Neural Style Transfer for Synthesising a Dataset of Ancient Egyptian Hieroglyphs
Lewis Matheson Creed
TL;DR
This work demonstrates that Neural Style Transfer can be used as an effective data augmentation method to generate a large NST-based dataset from a digital hieroglyph typeface, addressing data scarcity in ancient Egyptian ML tasks. By pairing a real-world G17 style set with the J-Sesh content typeface, the NST pipeline produces 175 variations across 34 classes, enabling GlyphNet to achieve near-perfect intra-dataset accuracy ($~$0.99) and strong transferability to real hieroglyph images (G17, $~0.74$ accuracy).
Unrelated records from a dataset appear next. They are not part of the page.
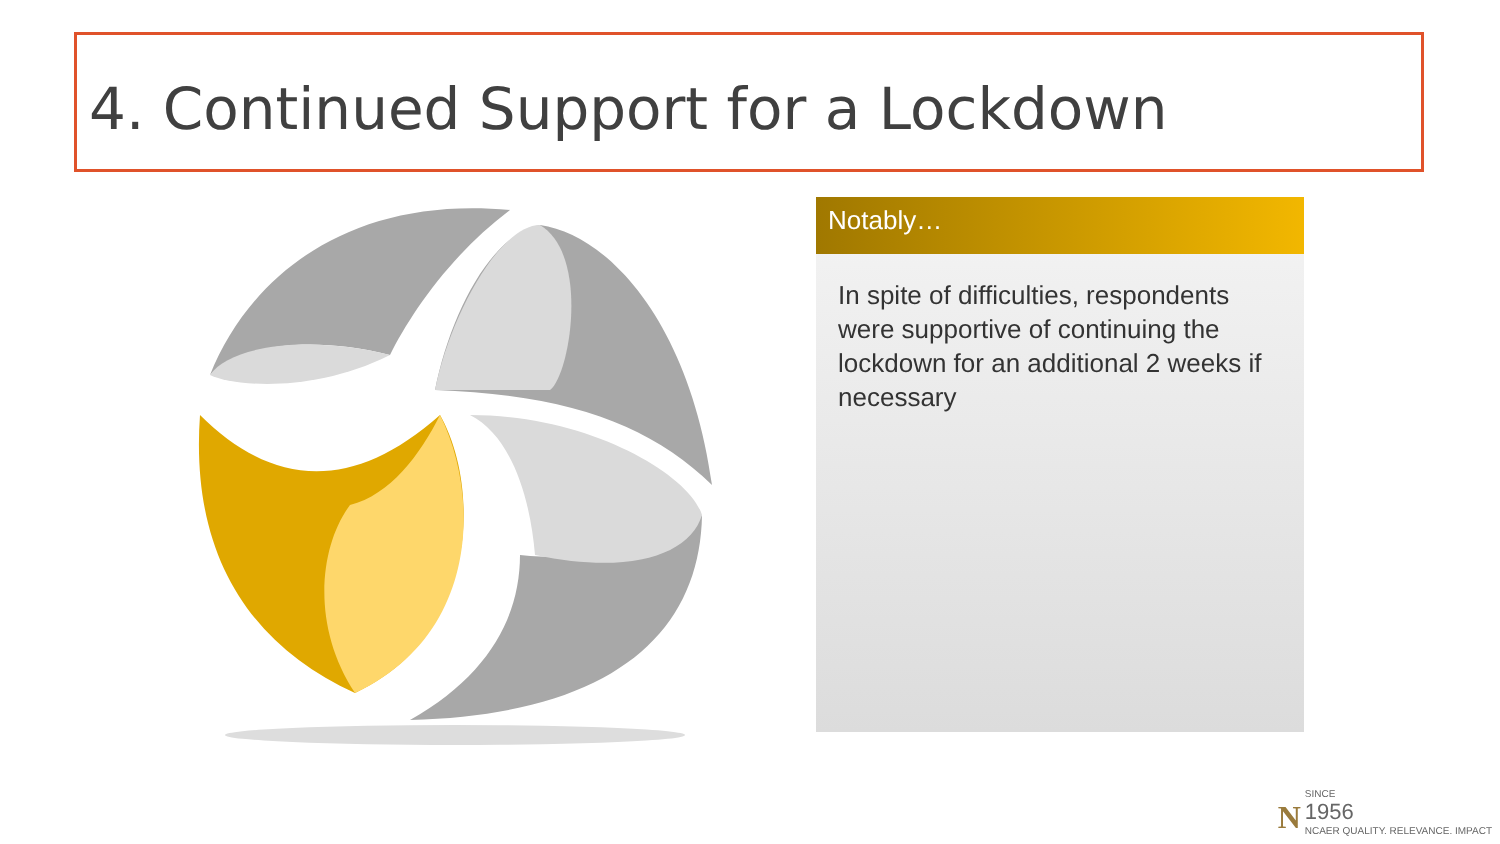4. Continued Support for a Lockdown
Notably…
In spite of difficulties, respondents were supportive of continuing the lockdown for an additional 2 weeks if necessary
N
SINCE
1956
NCAER QUALITY. RELEVANCE. IMPACT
The NST-trained models outperform non-augmented font baselines and perform comparably to state-of-the-art real-data models on transfer tests, highlighting NST as a practical data augmentation strategy for low-resource scripts. The study also discusses limitations (burn-in artifacts, hyper-parameter sensitivity) and outlines future work to cover all Gardiner signs and broader styles, potentially enabling open Benchmark datasets for ancient Egyptian hieroglyphs.”
Abstract
The limited availability of training data for low-resource languages makes applying machine learning techniques challenging. Ancient Egyptian is one such language with few resources. However, innovative applications of data augmentation methods, such as Neural Style Transfer, could overcome these barriers. This paper presents a novel method for generating datasets of ancient Egyptian hieroglyphs by applying NST to a digital typeface. Experimental results found that image classification models trained on NST-generated examples and photographs demonstrate equal performance and transferability to real unseen images of hieroglyphs.